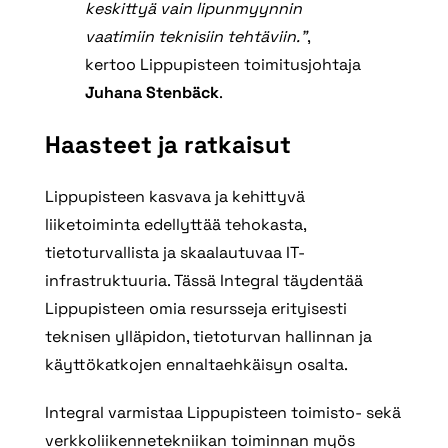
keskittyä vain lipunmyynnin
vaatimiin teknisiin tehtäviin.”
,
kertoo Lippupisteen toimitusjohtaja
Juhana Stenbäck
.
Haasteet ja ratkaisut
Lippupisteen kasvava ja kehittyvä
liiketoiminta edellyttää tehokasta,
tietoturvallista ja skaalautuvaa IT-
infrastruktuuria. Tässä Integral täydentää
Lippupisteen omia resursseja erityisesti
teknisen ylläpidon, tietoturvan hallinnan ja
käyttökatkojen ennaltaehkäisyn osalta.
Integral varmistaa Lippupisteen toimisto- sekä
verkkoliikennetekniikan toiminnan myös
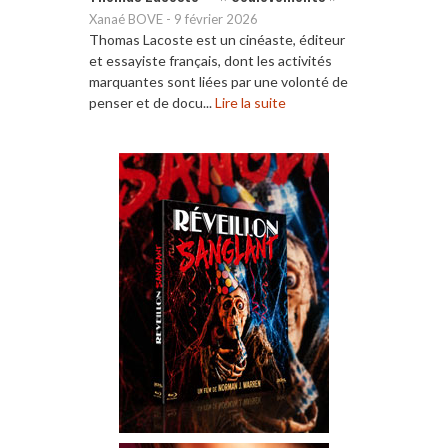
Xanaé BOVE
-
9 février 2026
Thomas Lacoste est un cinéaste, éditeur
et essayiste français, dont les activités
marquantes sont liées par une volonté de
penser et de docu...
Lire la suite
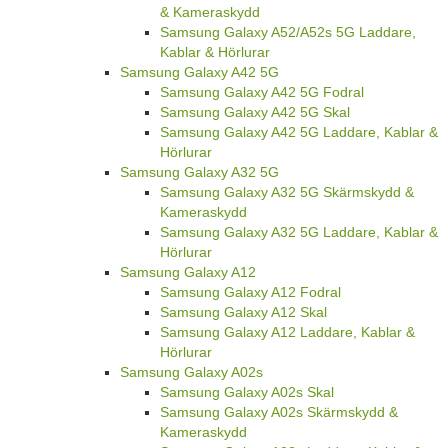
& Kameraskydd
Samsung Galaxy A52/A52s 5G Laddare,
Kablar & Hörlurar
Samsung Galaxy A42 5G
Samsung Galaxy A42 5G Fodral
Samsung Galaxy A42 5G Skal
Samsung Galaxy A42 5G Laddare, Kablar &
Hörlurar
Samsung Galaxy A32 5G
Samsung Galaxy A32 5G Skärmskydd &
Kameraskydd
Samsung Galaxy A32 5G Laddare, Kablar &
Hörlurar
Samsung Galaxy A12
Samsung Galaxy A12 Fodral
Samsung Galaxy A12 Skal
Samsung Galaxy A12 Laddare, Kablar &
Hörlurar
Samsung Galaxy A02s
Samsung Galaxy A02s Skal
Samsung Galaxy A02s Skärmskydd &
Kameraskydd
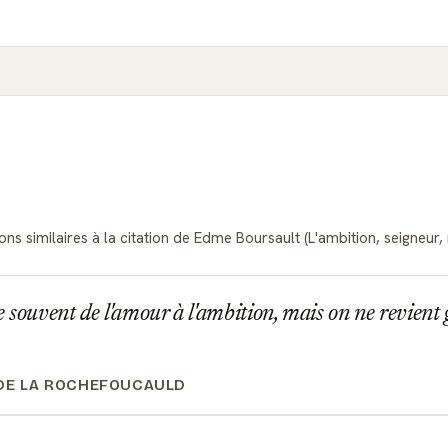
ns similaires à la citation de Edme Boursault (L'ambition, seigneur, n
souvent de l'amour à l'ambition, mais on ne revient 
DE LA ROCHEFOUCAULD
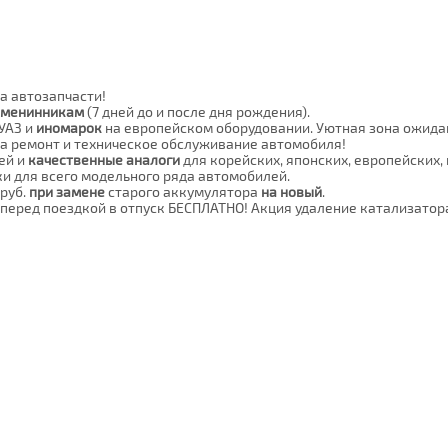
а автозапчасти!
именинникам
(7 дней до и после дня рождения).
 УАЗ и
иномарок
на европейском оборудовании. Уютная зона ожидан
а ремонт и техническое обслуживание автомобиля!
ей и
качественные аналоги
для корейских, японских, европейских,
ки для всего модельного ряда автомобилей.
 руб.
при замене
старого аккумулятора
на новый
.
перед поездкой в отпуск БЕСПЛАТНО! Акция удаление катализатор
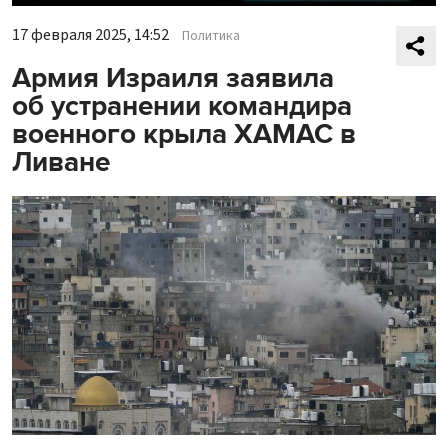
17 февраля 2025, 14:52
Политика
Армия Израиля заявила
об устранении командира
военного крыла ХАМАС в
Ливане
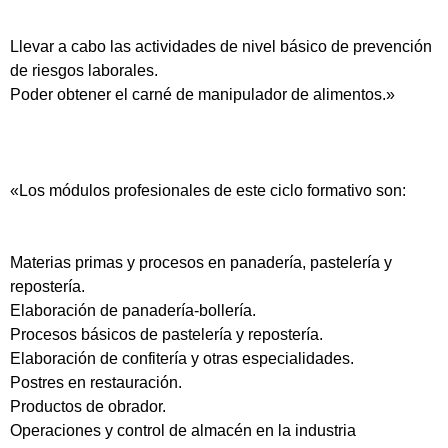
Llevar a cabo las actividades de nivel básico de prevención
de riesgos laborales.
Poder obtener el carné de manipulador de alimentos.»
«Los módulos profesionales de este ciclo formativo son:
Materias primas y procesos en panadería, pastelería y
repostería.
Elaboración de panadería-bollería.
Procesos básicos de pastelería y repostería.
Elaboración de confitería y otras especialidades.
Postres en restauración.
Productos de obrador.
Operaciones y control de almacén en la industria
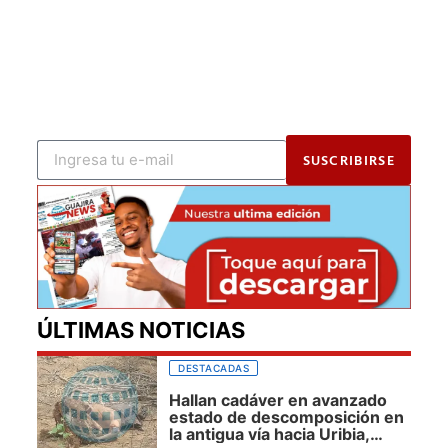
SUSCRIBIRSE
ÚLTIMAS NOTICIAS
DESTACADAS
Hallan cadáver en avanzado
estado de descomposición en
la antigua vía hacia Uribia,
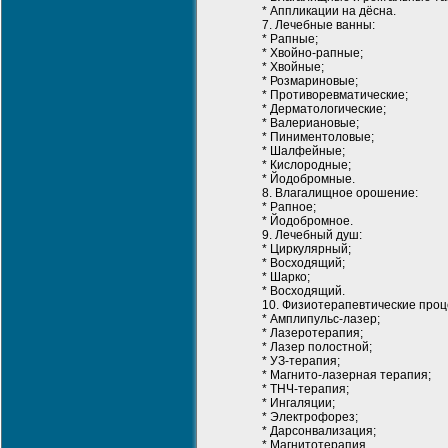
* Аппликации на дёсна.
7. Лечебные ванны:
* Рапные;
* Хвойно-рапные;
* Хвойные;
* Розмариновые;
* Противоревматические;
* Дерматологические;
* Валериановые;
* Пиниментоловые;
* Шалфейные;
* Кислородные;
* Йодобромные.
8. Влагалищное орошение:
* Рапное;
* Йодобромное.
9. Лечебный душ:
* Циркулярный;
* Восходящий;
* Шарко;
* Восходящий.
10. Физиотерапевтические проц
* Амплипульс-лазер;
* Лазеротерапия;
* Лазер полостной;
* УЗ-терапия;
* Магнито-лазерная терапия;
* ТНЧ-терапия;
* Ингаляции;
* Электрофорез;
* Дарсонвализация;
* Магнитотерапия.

### Task goal:
Make a list of all lines in the data that contain "pastelería".

### Completed exercise:
Materias primas y procesos en panadería, pastelería y
Procesos básicos de pastelería y repostería.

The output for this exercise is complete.